Katherine Gold, M.D., M.S.W., M.S., and assistant professor of family medicine at the University Of Michigan Medical School has made comments regarding this study. It was found that physicians who committed suicide were much more likely to have potentially lethal prescription medications in their system but it was not medication prescribed for depression. “Even though this population presumably has very good access to health care, it doesn’t appear that they’re getting adequate treatment. I think stigma about mental health is a huge part of the story. There is a belief that physicians should be able to avoid depression or just ‘get over it’ by themselves.” Gold said.
Some other interesting things that came out of this report is that there was a difference of methods for suicide. Firearms were no. 1 method. No. 2 method was an overdose, and it is assumed that is because the doctors knowledge of lethal drug dosing and prescribing ability. Many of these cases could have been avoided if they had only sought out help.
On the job stress is also looked at as a bigger suicide risk factor for physicians. When a doctor does commit suicide it is far less likely that he had a recent death of a friend or family member or a crisis that contributed to the suicide but it is found that it is much more likely to have a job problem contribute.
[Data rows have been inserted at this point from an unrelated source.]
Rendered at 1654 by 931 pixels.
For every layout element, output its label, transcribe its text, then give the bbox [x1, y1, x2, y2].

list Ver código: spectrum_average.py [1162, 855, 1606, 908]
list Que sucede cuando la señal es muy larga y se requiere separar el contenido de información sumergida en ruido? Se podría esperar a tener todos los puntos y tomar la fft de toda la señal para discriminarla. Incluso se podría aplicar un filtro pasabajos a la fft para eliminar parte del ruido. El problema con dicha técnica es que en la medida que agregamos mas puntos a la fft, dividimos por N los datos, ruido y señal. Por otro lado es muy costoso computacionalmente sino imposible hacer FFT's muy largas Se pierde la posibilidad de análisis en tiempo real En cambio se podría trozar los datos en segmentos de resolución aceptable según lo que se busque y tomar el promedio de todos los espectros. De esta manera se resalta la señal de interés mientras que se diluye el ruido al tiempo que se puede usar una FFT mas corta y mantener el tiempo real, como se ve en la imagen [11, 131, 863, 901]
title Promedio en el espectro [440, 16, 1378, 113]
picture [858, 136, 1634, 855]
Gold says, “This finding suggests that a physician’s identity is strongly linked to the job role and physicians may be particularly vulnerable to problems at work.”
This one study we are talking about today follows up work from another U-M Family Medicine study that addressed risk factors for stress and burnout among medical students.
“This paints a more detailed picture of external events and risk factors in a physicians’ life before a suicide, rather than just looking at a death certificate. We’ve seen a number of studies now that show a high rate of anxiety, depression and burnout among both medical students and physicians but we haven’t done very much to develop programs to reduce or treat these risk factors and to increase mental health seeking among physicians”.
So bottom line there needs to be a greater effort in addressing the stigma, under-diagnosis, and treatment of depression among physicians. There is a great need to understand how stress related work can be reduced. All of this needs to be available, safe, and confidential.